Studio album by Into Eternity
- Released: February 10, 2004
- Recorded: April 21 to September 21, 2003
- Studio: Touchwood Studios, Regina, SK, Canada
- Genre: Progressive metal, melodic death metal
- Length: 44:37
- Label: Century Media
- Producer: Johnny "Six Pack" Gasparic Scott Krall

Into Eternity chronology
| Dead or Dreaming (2001) | Buried in Oblivion (2004) | The Scattering of Ashes (2006) |

= Buried in Oblivion =

Buried in Oblivion is the third full-length studio album by the Canadian metal band Into Eternity, released on February 10, 2004, by Century Media Records. Track 6, "Spiraling Into Depression", became the band's first single and first video.

==Reception==

In 2005, Buried in Oblivion was ranked number 385 in Rock Hard magazine's book The 500 Greatest Rock & Metal Albums of All Time.

## Information
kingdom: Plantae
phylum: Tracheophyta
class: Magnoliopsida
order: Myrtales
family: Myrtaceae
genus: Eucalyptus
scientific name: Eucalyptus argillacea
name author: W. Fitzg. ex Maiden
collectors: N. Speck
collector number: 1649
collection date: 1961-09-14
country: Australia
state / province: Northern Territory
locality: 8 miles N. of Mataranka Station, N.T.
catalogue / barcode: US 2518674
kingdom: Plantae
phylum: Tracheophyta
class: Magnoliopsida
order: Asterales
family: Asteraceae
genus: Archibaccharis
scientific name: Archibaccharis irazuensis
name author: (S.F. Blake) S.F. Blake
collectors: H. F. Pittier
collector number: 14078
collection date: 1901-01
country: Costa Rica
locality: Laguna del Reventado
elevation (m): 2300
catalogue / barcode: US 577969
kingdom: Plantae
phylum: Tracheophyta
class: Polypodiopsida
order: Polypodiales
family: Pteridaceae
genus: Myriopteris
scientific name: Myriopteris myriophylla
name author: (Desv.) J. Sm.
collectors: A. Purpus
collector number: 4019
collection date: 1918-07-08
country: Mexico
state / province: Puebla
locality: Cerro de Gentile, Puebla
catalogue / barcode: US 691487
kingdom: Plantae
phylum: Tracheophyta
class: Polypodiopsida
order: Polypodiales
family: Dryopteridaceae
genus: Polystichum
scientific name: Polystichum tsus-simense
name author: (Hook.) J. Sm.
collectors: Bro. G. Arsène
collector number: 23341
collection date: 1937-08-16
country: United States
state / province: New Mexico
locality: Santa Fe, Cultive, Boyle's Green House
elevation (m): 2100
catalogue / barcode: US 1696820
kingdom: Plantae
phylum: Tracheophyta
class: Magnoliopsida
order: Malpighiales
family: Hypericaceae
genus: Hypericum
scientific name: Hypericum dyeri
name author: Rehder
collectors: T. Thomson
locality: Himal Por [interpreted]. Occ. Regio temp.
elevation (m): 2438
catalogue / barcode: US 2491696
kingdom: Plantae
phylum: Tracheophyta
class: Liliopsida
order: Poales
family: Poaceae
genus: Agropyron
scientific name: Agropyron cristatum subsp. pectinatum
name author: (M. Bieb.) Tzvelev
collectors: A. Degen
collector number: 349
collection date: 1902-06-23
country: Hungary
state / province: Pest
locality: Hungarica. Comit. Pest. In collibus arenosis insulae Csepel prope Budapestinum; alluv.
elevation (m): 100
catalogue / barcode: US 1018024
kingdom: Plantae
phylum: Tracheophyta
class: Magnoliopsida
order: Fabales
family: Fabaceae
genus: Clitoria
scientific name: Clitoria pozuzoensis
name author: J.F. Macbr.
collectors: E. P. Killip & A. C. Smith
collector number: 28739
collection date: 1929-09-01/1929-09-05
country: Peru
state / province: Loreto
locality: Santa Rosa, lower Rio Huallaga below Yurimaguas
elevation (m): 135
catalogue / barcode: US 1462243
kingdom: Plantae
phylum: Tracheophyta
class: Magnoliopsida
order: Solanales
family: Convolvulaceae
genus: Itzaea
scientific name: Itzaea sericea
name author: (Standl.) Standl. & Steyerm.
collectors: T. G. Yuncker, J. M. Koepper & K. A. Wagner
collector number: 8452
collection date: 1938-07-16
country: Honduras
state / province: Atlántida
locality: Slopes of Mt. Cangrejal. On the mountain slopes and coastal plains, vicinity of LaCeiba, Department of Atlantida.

## Instructions for the task
Please repeat everything in the Buried in Oblivion text from "Into Eternity chronology" down to "and first video.", word for word.

## Solution to this exercise
Into Eternity chronology
| Dead or Dreaming (2001) | Buried in Oblivion (2004) | The Scattering of Ashes (2006) |

= Buried in Oblivion =

Buried in Oblivion is the third full-length studio album by the Canadian metal band Into Eternity, released on February 10, 2004, by Century Media Records. Track 6, "Spiraling Into Depression", became the band's first single and first video.